Ranulas represent mucous retention cysts of the sublingual glands or minor salivary glands in the floor of mouth and may result from trauma to the gland or from obstruction. Ranulas confined to the floor of mouth are termed simple ranulas whereas those extending inferior to the floor of mouth are termed plunging or diving ( Fig. 5 ).

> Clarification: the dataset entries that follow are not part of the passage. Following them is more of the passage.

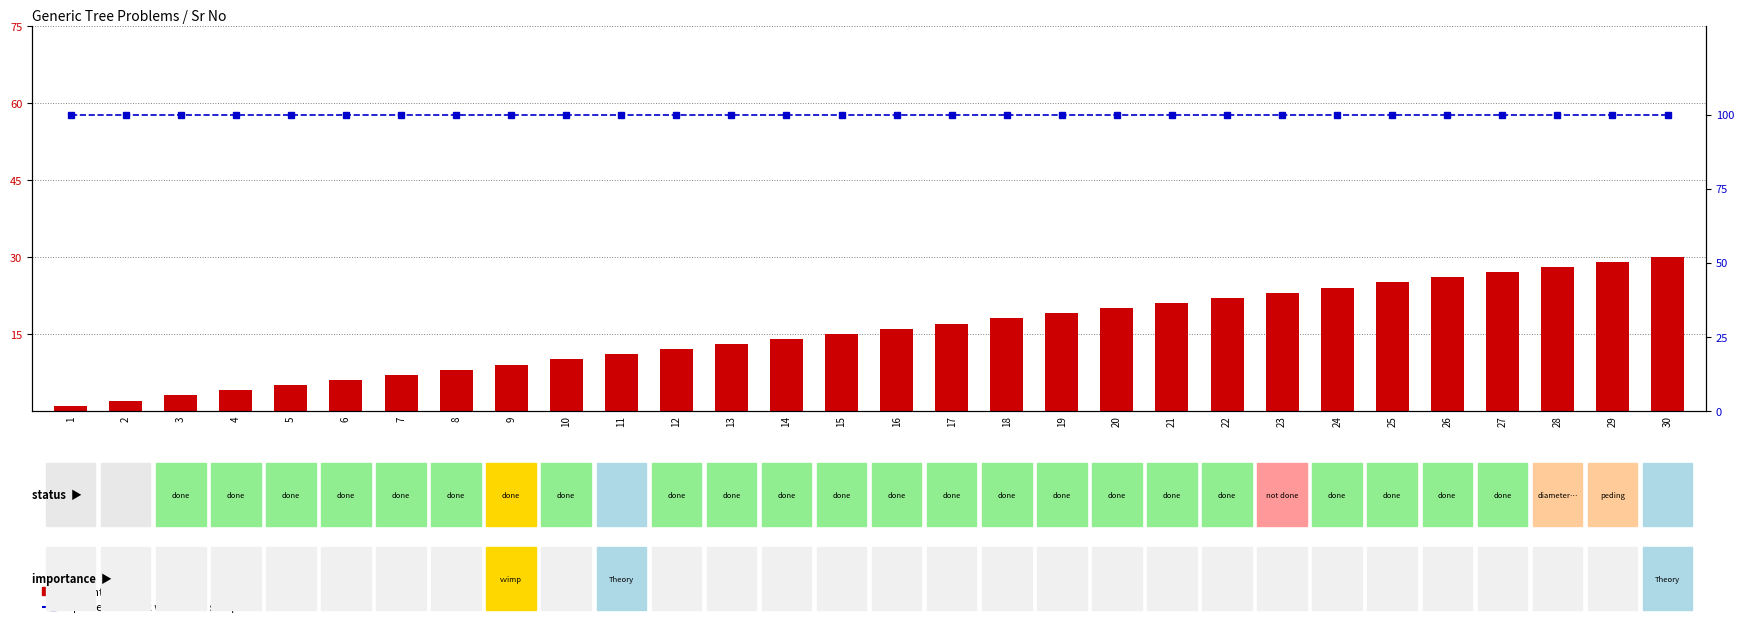

At which label is count closest to 15?

15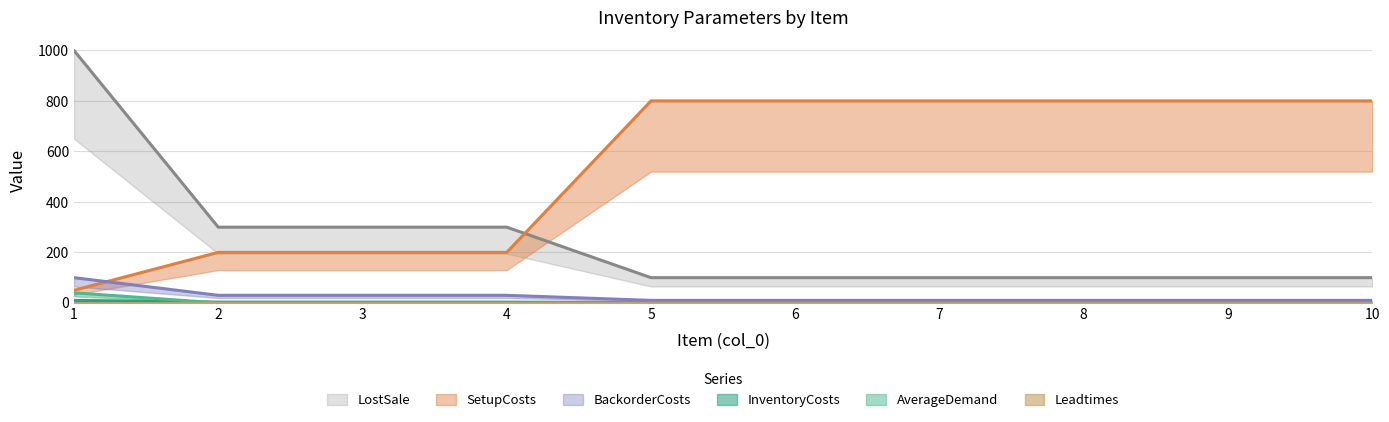

How many categories are shown in the chart?

10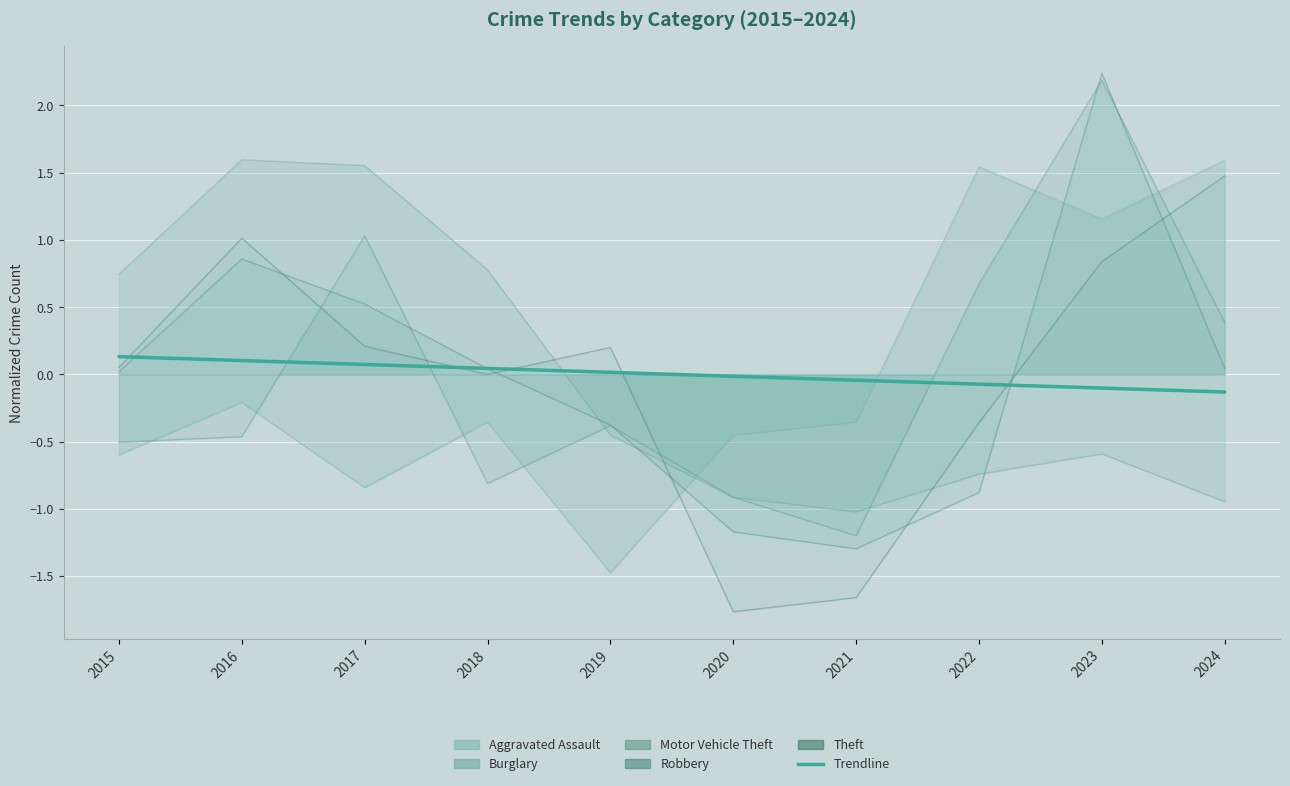

At which category is the sum across all series the highest?

2023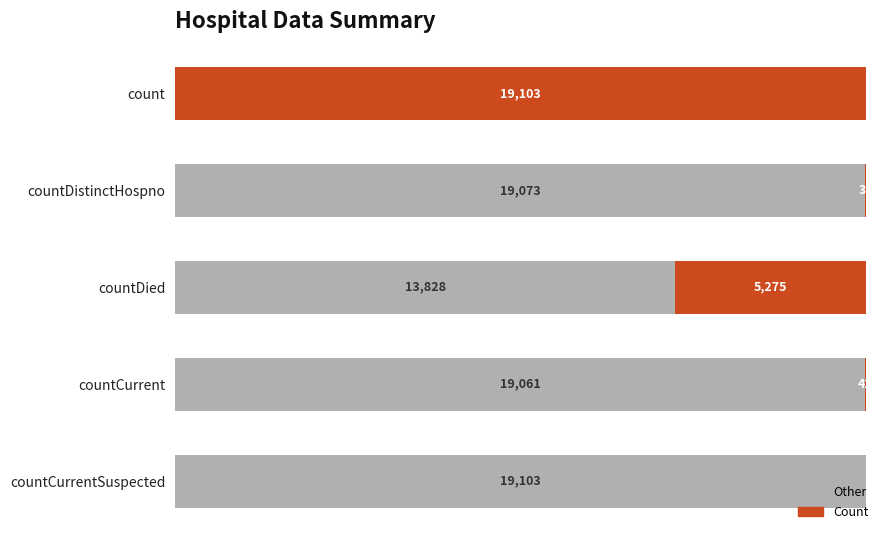

At which label does Other reach its peak?

countCurrentSuspected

On MRI, ranulas will demonstrate fluid signal and may show thin peripheral enhancement. If infected, they may show a thickened peripherally enhancing wall. A tapered narrowed “tail sign” has been described to denote the collapsed sublingual space component of the lesion. Differentiating ranula from dermoid cysts can be made by assessing for the absence of fat within the lesion on CT or MRI, and differentiation from epidermoid cysts can be made by the absence of restricted diffusion within the lesion on MRI.
Vascular anomalies
When designating vascular and lymphatic anomalies, there has been extensive controversy in nomenclature that has caused marked complexity in their classification. Previously, many vascular lesions have been referred to as hemangiomas and angiomas despite many of these lesions representing vascular malformations with no neoplastic potential. Creating consistency and clarity in nomenclature is increasingly important in clinical care as many vascular anomalies require multidisciplinary care, necessitating mutual understanding. The initial classification system proposed in 1982 by Mulliken and Glowacki has been formally refined into the International Society for the Study of Vascular Anomalies (ISSVA) classifications, which was most recently revised in 2018. The ISSVA classification system separates vascular anomalies into two primary groups: vascular malformations and vascular tumors ( Fig. 6 ). This diagram illustrates the ISSVA designations for vascular anomalies. Vascular anomalies are first separated into vascular tumors and vascular malformations. Thereafter, vascular tumors are divided into benign, locally aggressive/borderline, and malignant groups. Vascular malformations are separated into simple, combined, of major vessels, and associated with other anomaly groups.